## Task directions
Could you transcribe all of the data exactly and skip any pictures?
▬▬▬
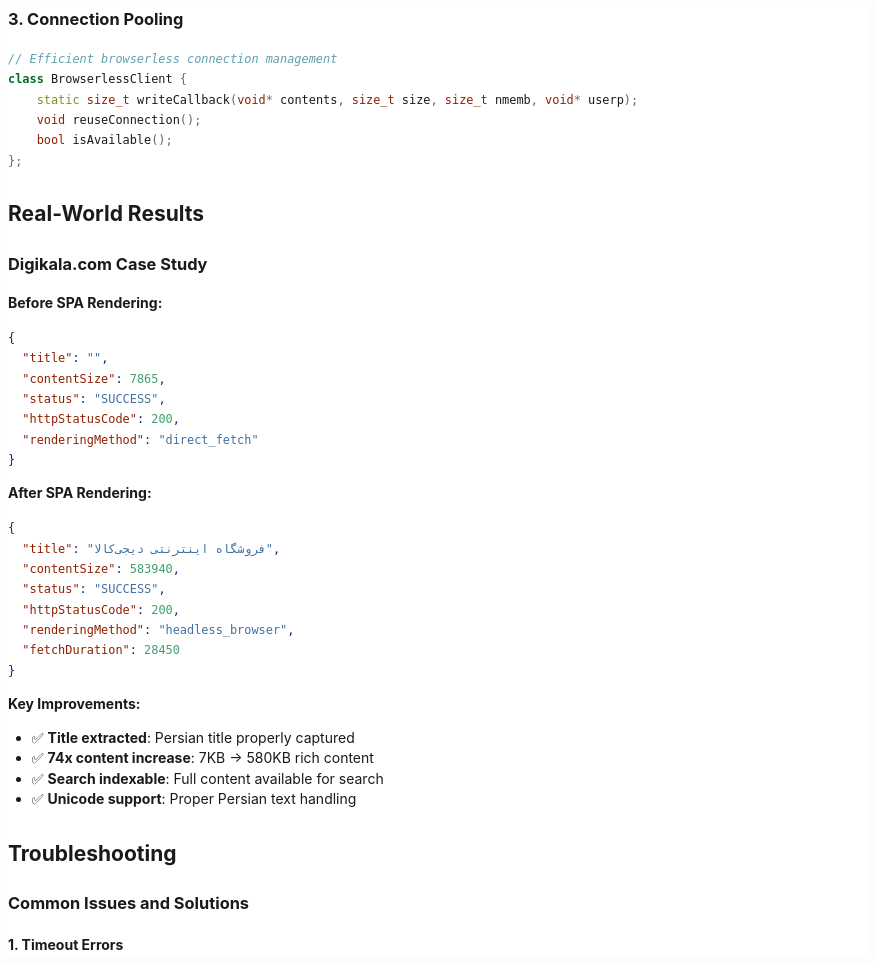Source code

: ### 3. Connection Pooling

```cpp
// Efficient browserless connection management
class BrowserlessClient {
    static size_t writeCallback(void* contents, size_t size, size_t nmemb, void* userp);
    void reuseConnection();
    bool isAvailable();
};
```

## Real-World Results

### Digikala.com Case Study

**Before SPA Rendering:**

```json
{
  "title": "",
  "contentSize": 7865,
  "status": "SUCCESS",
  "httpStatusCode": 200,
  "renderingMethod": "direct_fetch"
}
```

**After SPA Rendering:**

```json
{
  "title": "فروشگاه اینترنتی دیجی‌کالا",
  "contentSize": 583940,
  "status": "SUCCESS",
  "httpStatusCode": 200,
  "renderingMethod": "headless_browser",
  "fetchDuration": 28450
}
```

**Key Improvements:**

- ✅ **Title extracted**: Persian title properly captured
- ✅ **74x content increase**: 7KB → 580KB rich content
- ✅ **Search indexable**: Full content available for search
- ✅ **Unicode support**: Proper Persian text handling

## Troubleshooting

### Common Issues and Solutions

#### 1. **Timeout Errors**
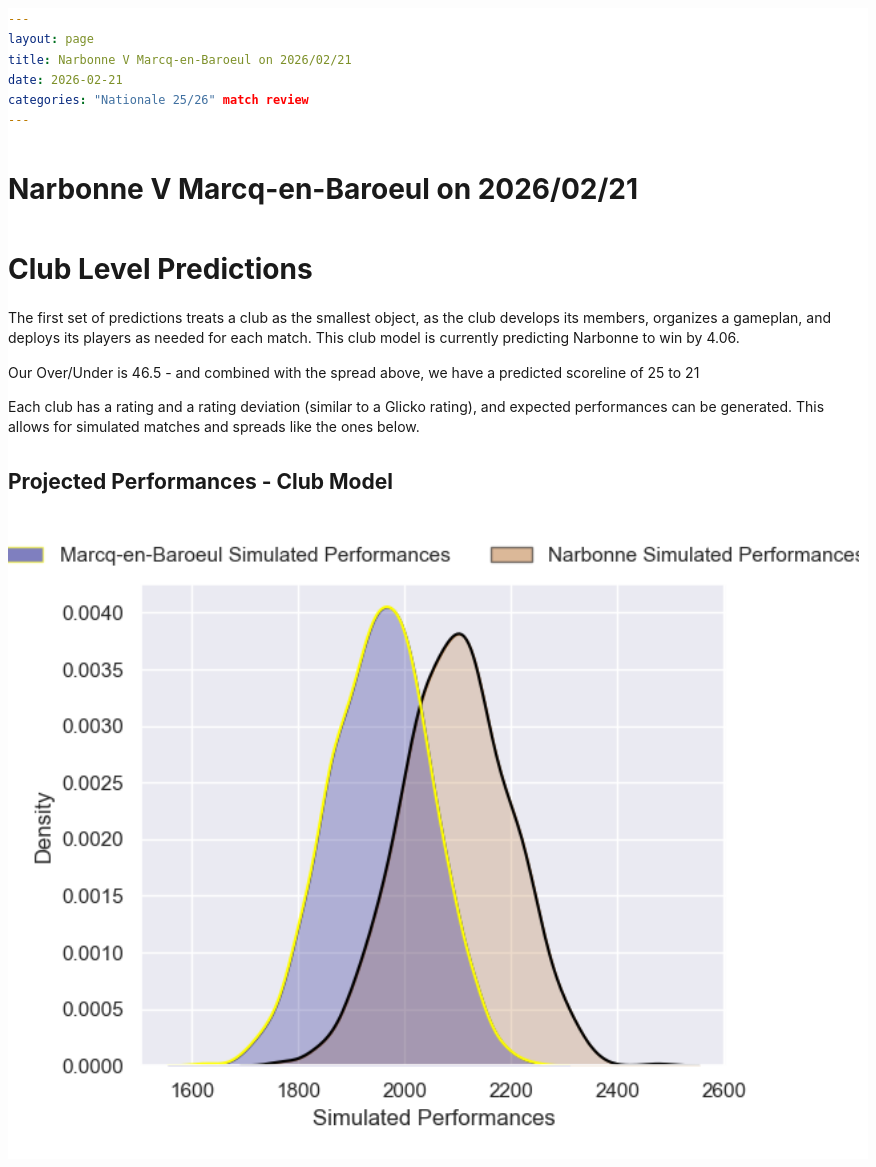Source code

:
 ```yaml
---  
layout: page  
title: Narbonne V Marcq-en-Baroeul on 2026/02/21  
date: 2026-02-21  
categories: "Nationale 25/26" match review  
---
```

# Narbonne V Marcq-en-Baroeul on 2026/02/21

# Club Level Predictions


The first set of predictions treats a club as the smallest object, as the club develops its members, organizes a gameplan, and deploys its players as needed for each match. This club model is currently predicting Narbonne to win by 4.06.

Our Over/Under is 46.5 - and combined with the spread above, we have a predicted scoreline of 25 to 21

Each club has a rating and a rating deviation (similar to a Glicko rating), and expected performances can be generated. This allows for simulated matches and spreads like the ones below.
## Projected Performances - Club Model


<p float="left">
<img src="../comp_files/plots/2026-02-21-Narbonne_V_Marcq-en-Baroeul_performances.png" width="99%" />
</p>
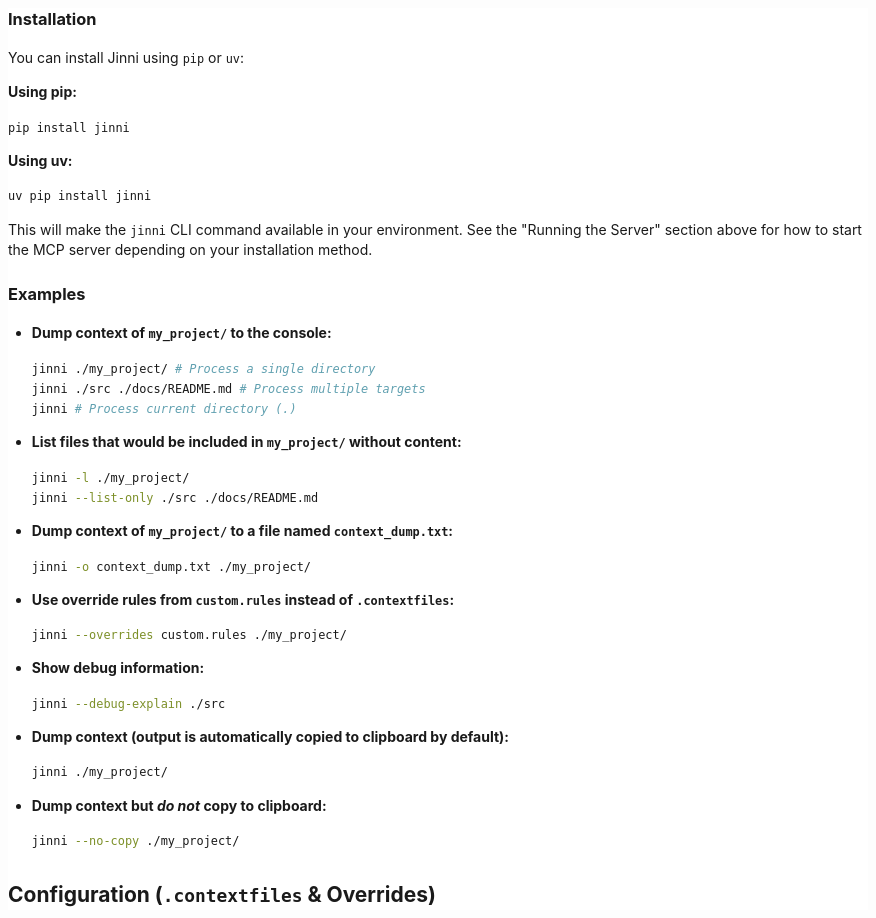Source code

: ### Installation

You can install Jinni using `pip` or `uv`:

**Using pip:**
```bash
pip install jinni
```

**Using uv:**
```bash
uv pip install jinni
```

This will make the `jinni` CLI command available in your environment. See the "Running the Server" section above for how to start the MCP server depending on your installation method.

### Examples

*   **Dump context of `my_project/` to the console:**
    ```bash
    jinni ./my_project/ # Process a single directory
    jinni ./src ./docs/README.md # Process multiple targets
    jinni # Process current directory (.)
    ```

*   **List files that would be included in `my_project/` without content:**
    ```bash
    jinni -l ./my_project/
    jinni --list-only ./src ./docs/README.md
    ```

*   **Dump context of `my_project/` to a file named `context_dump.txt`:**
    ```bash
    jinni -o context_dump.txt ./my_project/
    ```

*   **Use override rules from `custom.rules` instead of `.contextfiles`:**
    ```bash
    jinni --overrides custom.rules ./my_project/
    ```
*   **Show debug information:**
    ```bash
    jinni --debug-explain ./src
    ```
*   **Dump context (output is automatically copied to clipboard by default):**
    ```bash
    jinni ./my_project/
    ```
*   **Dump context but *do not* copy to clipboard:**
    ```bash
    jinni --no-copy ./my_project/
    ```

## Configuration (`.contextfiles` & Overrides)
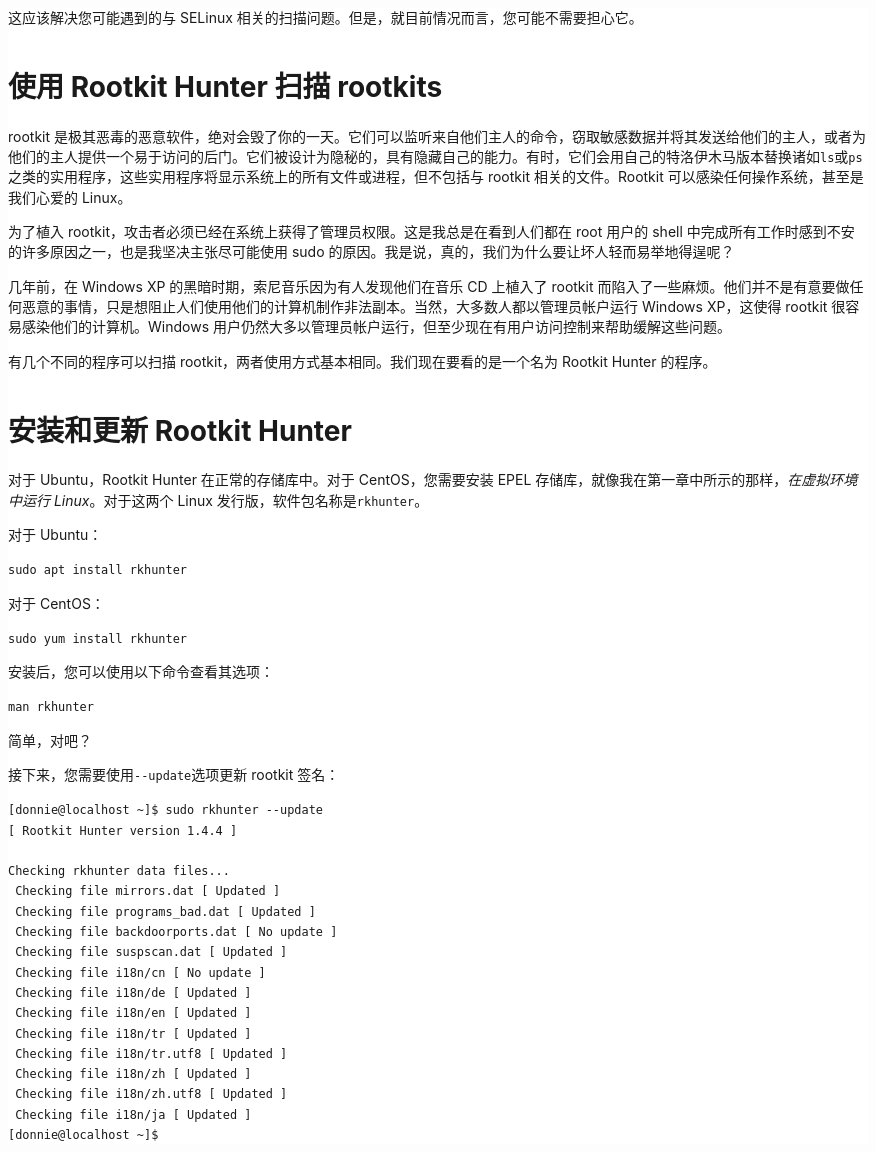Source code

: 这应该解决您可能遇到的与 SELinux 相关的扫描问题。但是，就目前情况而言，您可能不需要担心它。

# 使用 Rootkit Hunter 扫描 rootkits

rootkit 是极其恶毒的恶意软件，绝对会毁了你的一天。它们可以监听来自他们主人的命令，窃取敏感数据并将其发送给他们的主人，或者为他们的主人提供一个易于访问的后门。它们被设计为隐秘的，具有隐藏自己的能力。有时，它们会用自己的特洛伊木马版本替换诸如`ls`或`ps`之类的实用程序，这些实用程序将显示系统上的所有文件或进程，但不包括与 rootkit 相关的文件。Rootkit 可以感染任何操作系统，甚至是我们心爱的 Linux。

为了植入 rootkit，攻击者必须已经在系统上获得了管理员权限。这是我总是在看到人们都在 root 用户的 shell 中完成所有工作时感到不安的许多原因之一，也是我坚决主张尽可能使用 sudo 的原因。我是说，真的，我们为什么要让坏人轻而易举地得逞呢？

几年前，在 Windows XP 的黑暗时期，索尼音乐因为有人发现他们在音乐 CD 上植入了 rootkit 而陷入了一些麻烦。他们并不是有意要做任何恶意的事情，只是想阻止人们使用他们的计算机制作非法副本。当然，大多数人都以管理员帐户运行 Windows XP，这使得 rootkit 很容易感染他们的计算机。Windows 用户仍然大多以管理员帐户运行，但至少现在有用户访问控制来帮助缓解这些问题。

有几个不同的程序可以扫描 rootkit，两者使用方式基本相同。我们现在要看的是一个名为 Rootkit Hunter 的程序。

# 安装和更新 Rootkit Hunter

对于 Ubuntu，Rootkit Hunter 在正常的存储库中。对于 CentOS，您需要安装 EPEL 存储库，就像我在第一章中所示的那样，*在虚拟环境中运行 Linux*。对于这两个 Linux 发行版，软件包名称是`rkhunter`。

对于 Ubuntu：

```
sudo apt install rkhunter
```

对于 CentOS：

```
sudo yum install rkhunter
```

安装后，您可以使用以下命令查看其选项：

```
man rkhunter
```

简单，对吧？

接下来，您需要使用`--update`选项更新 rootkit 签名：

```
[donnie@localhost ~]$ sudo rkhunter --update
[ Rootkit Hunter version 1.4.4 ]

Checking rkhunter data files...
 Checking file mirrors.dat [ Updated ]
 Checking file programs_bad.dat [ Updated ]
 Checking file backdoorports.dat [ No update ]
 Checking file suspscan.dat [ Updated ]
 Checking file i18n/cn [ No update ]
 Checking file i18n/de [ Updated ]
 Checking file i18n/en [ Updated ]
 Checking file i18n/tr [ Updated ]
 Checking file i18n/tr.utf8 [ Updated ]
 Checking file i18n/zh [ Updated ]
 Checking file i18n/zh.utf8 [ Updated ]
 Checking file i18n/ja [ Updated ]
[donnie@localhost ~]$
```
▬▬▬
## Output for this exercise
Source code

: ### 3. Connection Pooling

```cpp
// Efficient browserless connection management
class BrowserlessClient {
    static size_t writeCallback(void* contents, size_t size, size_t nmemb, void* userp);
    void reuseConnection();
    bool isAvailable();
};
```

## Real-World Results

### Digikala.com Case Study

**Before SPA Rendering:**

```json
{
  "title": "",
  "contentSize": 7865,
  "status": "SUCCESS",
  "httpStatusCode": 200,
  "renderingMethod": "direct_fetch"
}
```

**After SPA Rendering:**

```json
{
  "title": "فروشگاه اینترنتی دیجی‌کالا",
  "contentSize": 583940,
  "status": "SUCCESS",
  "httpStatusCode": 200,
  "renderingMethod": "headless_browser",
  "fetchDuration": 28450
}
```

**Key Improvements:**

- ✅ **Title extracted**: Persian title properly captured
- ✅ **74x content increase**: 7KB → 580KB rich content
- ✅ **Search indexable**: Full content available for search
- ✅ **Unicode support**: Proper Persian text handling

## Troubleshooting

### Common Issues and Solutions

#### 1. **Timeout Errors**
Source code

:
 ```yaml
---  
layout: page  
title: Narbonne V Marcq-en-Baroeul on 2026/02/21  
date: 2026-02-21  
categories: "Nationale 25/26" match review  
---
```

# Narbonne V Marcq-en-Baroeul on 2026/02/21

# Club Level Predictions


The first set of predictions treats a club as the smallest object, as the club develops its members, organizes a gameplan, and deploys its players as needed for each match. This club model is currently predicting Narbonne to win by 4.06.

Our Over/Under is 46.5 - and combined with the spread above, we have a predicted scoreline of 25 to 21

Each club has a rating and a rating deviation (similar to a Glicko rating), and expected performances can be generated. This allows for simulated matches and spreads like the ones below.
## Projected Performances - Club Model


<p float="left">
<img src="../comp_files/plots/2026-02-21-Narbonne_V_Marcq-en-Baroeul_performances.png" width="99%" />
</p>
Source code

: ### Installation

You can install Jinni using `pip` or `uv`:

**Using pip:**
```bash
pip install jinni
```

**Using uv:**
```bash
uv pip install jinni
```

This will make the `jinni` CLI command available in your environment. See the "Running the Server" section above for how to start the MCP server depending on your installation method.

### Examples

*   **Dump context of `my_project/` to the console:**
    ```bash
    jinni ./my_project/ # Process a single directory
    jinni ./src ./docs/README.md # Process multiple targets
    jinni # Process current directory (.)
    ```

*   **List files that would be included in `my_project/` without content:**
    ```bash
    jinni -l ./my_project/
    jinni --list-only ./src ./docs/README.md
    ```

*   **Dump context of `my_project/` to a file named `context_dump.txt`:**
    ```bash
    jinni -o context_dump.txt ./my_project/
    ```

*   **Use override rules from `custom.rules` instead of `.contextfiles`:**
    ```bash
    jinni --overrides custom.rules ./my_project/
    ```
*   **Show debug information:**
    ```bash
    jinni --debug-explain ./src
    ```
*   **Dump context (output is automatically copied to clipboard by default):**
    ```bash
    jinni ./my_project/
    ```
*   **Dump context but *do not* copy to clipboard:**
    ```bash
    jinni --no-copy ./my_project/
    ```

## Configuration (`.contextfiles` & Overrides)
Source code

: 这应该解决您可能遇到的与 SELinux 相关的扫描问题。但是，就目前情况而言，您可能不需要担心它。

# 使用 Rootkit Hunter 扫描 rootkits

rootkit 是极其恶毒的恶意软件，绝对会毁了你的一天。它们可以监听来自他们主人的命令，窃取敏感数据并将其发送给他们的主人，或者为他们的主人提供一个易于访问的后门。它们被设计为隐秘的，具有隐藏自己的能力。有时，它们会用自己的特洛伊木马版本替换诸如`ls`或`ps`之类的实用程序，这些实用程序将显示系统上的所有文件或进程，但不包括与 rootkit 相关的文件。Rootkit 可以感染任何操作系统，甚至是我们心爱的 Linux。

为了植入 rootkit，攻击者必须已经在系统上获得了管理员权限。这是我总是在看到人们都在 root 用户的 shell 中完成所有工作时感到不安的许多原因之一，也是我坚决主张尽可能使用 sudo 的原因。我是说，真的，我们为什么要让坏人轻而易举地得逞呢？

几年前，在 Windows XP 的黑暗时期，索尼音乐因为有人发现他们在音乐 CD 上植入了 rootkit 而陷入了一些麻烦。他们并不是有意要做任何恶意的事情，只是想阻止人们使用他们的计算机制作非法副本。当然，大多数人都以管理员帐户运行 Windows XP，这使得 rootkit 很容易感染他们的计算机。Windows 用户仍然大多以管理员帐户运行，但至少现在有用户访问控制来帮助缓解这些问题。

有几个不同的程序可以扫描 rootkit，两者使用方式基本相同。我们现在要看的是一个名为 Rootkit Hunter 的程序。

# 安装和更新 Rootkit Hunter

对于 Ubuntu，Rootkit Hunter 在正常的存储库中。对于 CentOS，您需要安装 EPEL 存储库，就像我在第一章中所示的那样，*在虚拟环境中运行 Linux*。对于这两个 Linux 发行版，软件包名称是`rkhunter`。

对于 Ubuntu：

```
sudo apt install rkhunter
```

对于 CentOS：

```
sudo yum install rkhunter
```

安装后，您可以使用以下命令查看其选项：

```
man rkhunter
```

简单，对吧？

接下来，您需要使用`--update`选项更新 rootkit 签名：

```
[donnie@localhost ~]$ sudo rkhunter --update
[ Rootkit Hunter version 1.4.4 ]

Checking rkhunter data files...
 Checking file mirrors.dat [ Updated ]
 Checking file programs_bad.dat [ Updated ]
 Checking file backdoorports.dat [ No update ]
 Checking file suspscan.dat [ Updated ]
 Checking file i18n/cn [ No update ]
 Checking file i18n/de [ Updated ]
 Checking file i18n/en [ Updated ]
 Checking file i18n/tr [ Updated ]
 Checking file i18n/tr.utf8 [ Updated ]
 Checking file i18n/zh [ Updated ]
 Checking file i18n/zh.utf8 [ Updated ]
 Checking file i18n/ja [ Updated ]
[donnie@localhost ~]$
```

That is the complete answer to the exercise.